30 subjects at UCSD identified as having healed CMV Retinitis and rises in CD4 count were
discontinued from their CMV maintenance therapy after being on HAART for an average of 398
days (range 331 to 437). Eight patients discontinued maintenance (from 11/95 to 2/97)
therapy after long periods of non-progression. CMV retinitis had been diagnosed for 1.8
years and required 1 to 4 inductions. Five were receiving oral or intravenous ganciclovir,
and 3 were receiving ad hoc cidofover intravenous injections. Wide angle fungus
photographs were obtained every 2 weeks after discontinuation. Time to progression was
assessed by an opthamologist blinded to the treatment. CD4s and viral load were obtained
from individual charts.
At the time of discontinuation (398 days after start of HAART), median CD4 increased to 172 (range 63-404)and viral load was 68,000 copies/ml (range <200 to 508,000). As of May 1997, despite 6/8 patients having detectable viral load (40,000; range 409-423,000), no patient has progressed after a follow up of 146 days (range 72-205 ), and CD4 remain elevated at 198 (44-507). Investigators suggested that HAART restores CMV specific immunity even in patients without complete suppression of viral load. The ACTG is planning studies to explore discontinuation of CMV maintenance therapy.
Two additional research groups reported abstracts of their observations on individuals taking protease inhibitor therapy and the development of CMV. A group in Madrid (abstract I-36)reported a 50% relapse rate after initiation of HAART for a group of 17 individuals who had stable CMV retinitis despite increases in CD4s and decreases in viral load for individuals who relapsed. A French group (abstract I-37) reported data suggesting that for individuals at high risk for CMV disease, protease inhibitor therapy decreases the risk of CMV disease and CMV dissemination in blood. However, CMV viremia can still occur in individuals who had negative blood cultures before protease inhibitor therapy. CMV viremia does not appear as highly predictive of CMV disease in patients receiving protease inhibitor therapy.

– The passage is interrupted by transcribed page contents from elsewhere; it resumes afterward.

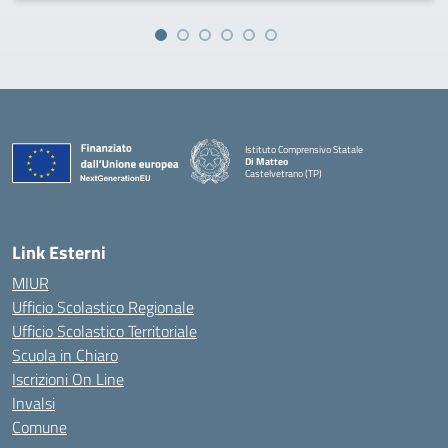
Istituto Comprensivo Statale
Di Matteo
Castelvetrano (TP)
Link Esterni
MIUR
Ufficio Scolastico Regionale
Ufficio Scolastico Territoriale
Scuola in Chiaro
Iscrizioni On Line
Invalsi
Comune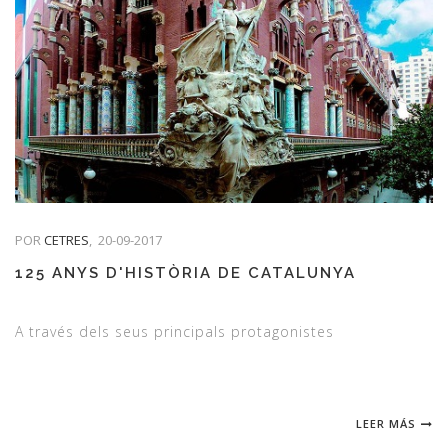
POR
CETRES
,
20-09-2017
125 ANYS D'HISTÒRIA DE CATALUNYA
A través dels seus principals protagonistes
LEER MÁS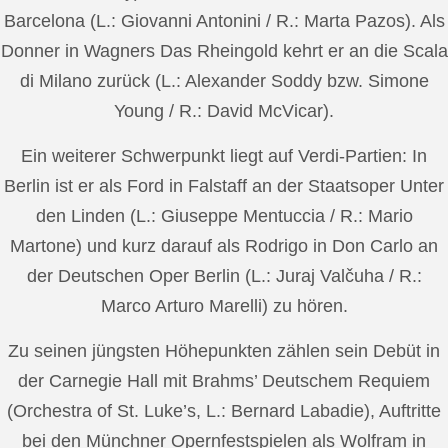
Barcelona (L.: Giovanni Antonini / R.: Marta Pazos). Als
Donner in Wagners Das Rheingold kehrt er an die Scala
di Milano zurück (L.: Alexander Soddy bzw. Simone
Young / R.: David McVicar).
Ein weiterer Schwerpunkt liegt auf Verdi-Partien: In
Berlin ist er als Ford in Falstaff an der Staatsoper Unter
den Linden (L.: Giuseppe Mentuccia / R.: Mario
Martone) und kurz darauf als Rodrigo in Don Carlo an
der Deutschen Oper Berlin (L.: Juraj Valčuha / R.:
Marco Arturo Marelli) zu hören.
Zu seinen jüngsten Höhepunkten zählen sein Debüt in
der Carnegie Hall mit Brahms’ Deutschem Requiem
(Orchestra of St. Luke’s, L.: Bernard Labadie), Auftritte
bei den Münchner Opernfestspielen als Wolfram in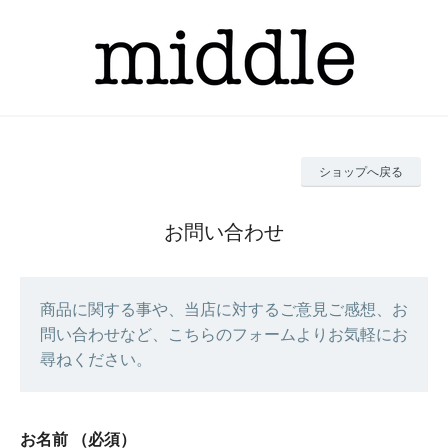
ショップへ戻る
お問い合わせ
商品に関する事や、当店に対するご意見ご感想、お
問い合わせなど、こちらのフォームよりお気軽にお
尋ねください。
お名前
（必須）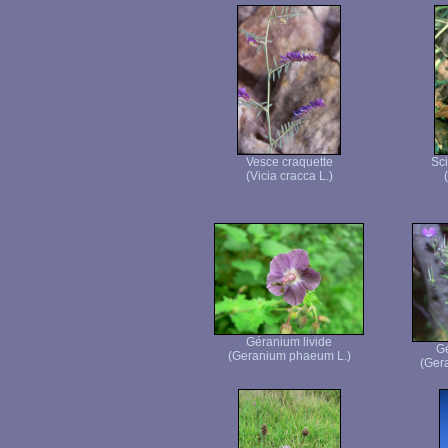
Vesce craquette
Sci
(Vicia cracca L.)
Géranium livide
Gé
(Geranium phaeum L.)
(Gera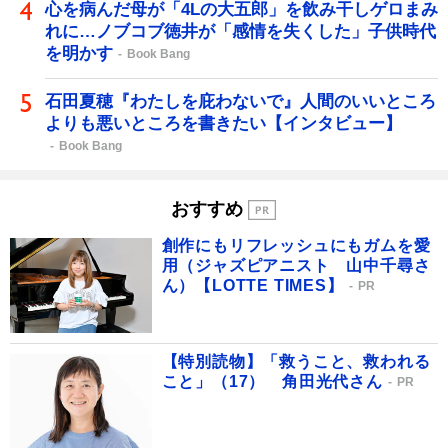
心を病んだ母が「4Lの大五郎」を飲み干しゲロまみ
れに…ノブコブ徳井が「感情を失くした」子供時代
を明かす
Book Bang
石田夏穂『わたしを庇わないで』人間のいいところ
よりも悪いところを書きたい【インタビュー】
Book Bang
おすすめ
創作にもリフレッシュにもガムを愛
用（ジャズピアニスト 山中千尋さ
ん）【LOTTE TIMES】
PR
【特別読物】「救うこと、救われる
こと」（17） 角田光代さん
PR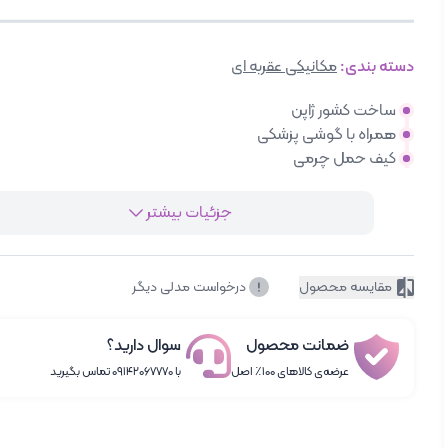
دسته بندی:
مکانیکی عقربه ای
ساخت کشور ژاپن
همراه با گوشی پزشکی
کیف حمل چرمی
جزئیات بیشتر
مقایسه محصول
درخواست مدلی دیگر
ضمانت محصول
سوال دارید؟
عرضه‌ی کالاهای ۱۰۰٪ اصل
با ۰۹۱۴۲۰۶۷۷۷۰ تماس بگیرید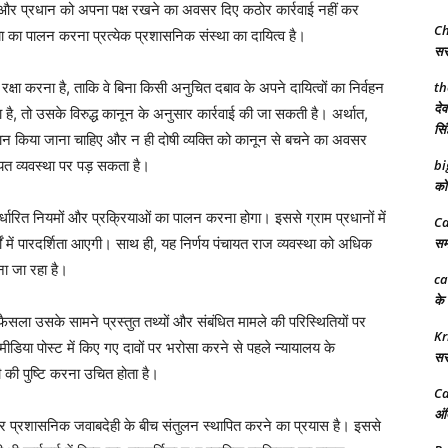
 और प्रधान को अपना पक्ष रखने का अवसर दिए कठोर कार्रवाई नहीं कर
Ch
ा का पालन करना प्रत्येक प्रशासनिक संस्था का दायित्व है।
सरक
 रक्षा करना है, ताकि वे बिना किसी अनुचित दबाव के अपने दायित्वों का निर्वहन
th
देव
 है, तो उसके विरुद्ध कानून के अनुसार कार्रवाई की जा सकती है। अर्थात,
सिं
परेशान किया जाना चाहिए और न ही दोषी व्यक्ति को कानून से बचने का अवसर
ायत व्यवस्था पर पड़ सकता है।
bi
को 
धारित नियमों और प्रक्रियाओं का पालन करना होगा। इससे ग्राम प्रधानों में
Ca
यों में पारदर्शिता आएगी। साथ ही, यह निर्णय पंचायत राज व्यवस्था को अधिक
समर
ना जा रहा है।
ca
के 
ैसला उसके सामने प्रस्तुत तथ्यों और संबंधित मामले की परिस्थितियों पर
Kr
िया पोस्ट में किए गए दावों पर भरोसा करने से पहले न्यायालय के
सरक
की पुष्टि करना उचित होता है।
Ca
अंत
ं और प्रशासनिक जवाबदेही के बीच संतुलन स्थापित करने का प्रयास है। इससे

HAART Significantly Improves Prognosis of Patients with
HIV-associated Progressive Multifocal Leukencephalopathy (PML). (abstract I-34).
PML affects up to 8% of patients with AIDS and has a dismal prognosis with a median
survival of less than 6 months. Existing treatment options have not been effective. A
retrospective analysis was conducted for 29 patients (25 men) with histologically or PCR
confirmed PML. The mean age was 39 years. Median CD4 count was 40 and 6 patients had CD4s
>200. Fourteen patients never received or stopped therapy following diagnosis (group
A), 10 were treated with nucleosides alone (group B), and 5 were started with HAART
including a protease inhibitor (group C).
Median survival for the groups were - 123 days for group A and 127 days for group B. Clearly, the superior response was >403 days for group C. Four out of 5 patients taking HAART are still alive and progressing less rapidly or have experienced some improvement of their symptoms.
Decrease of Intestinal Cryptosporidiosis Concomitant to Use of Protease Inhibitors (abstract I-38). A group of investigators from France reported a decrease in the incidence of reported cases of patients with stool specimens positive for Cryptosporidium parvum from January 95 to December 96 in 10 participating centers. The number of postive stools declined from a median of 23/month in May 96 to 19/mo in June 96, 14/mo in July 96, and stabilized at 8/mo from August to December 96. This reduced prevalence occurred as protease inhibitors began being prescribed in France at the end of March 96. In the last term of 1996, about 56% of patients with <200 CD4 were receiving protease inhibitor therapy.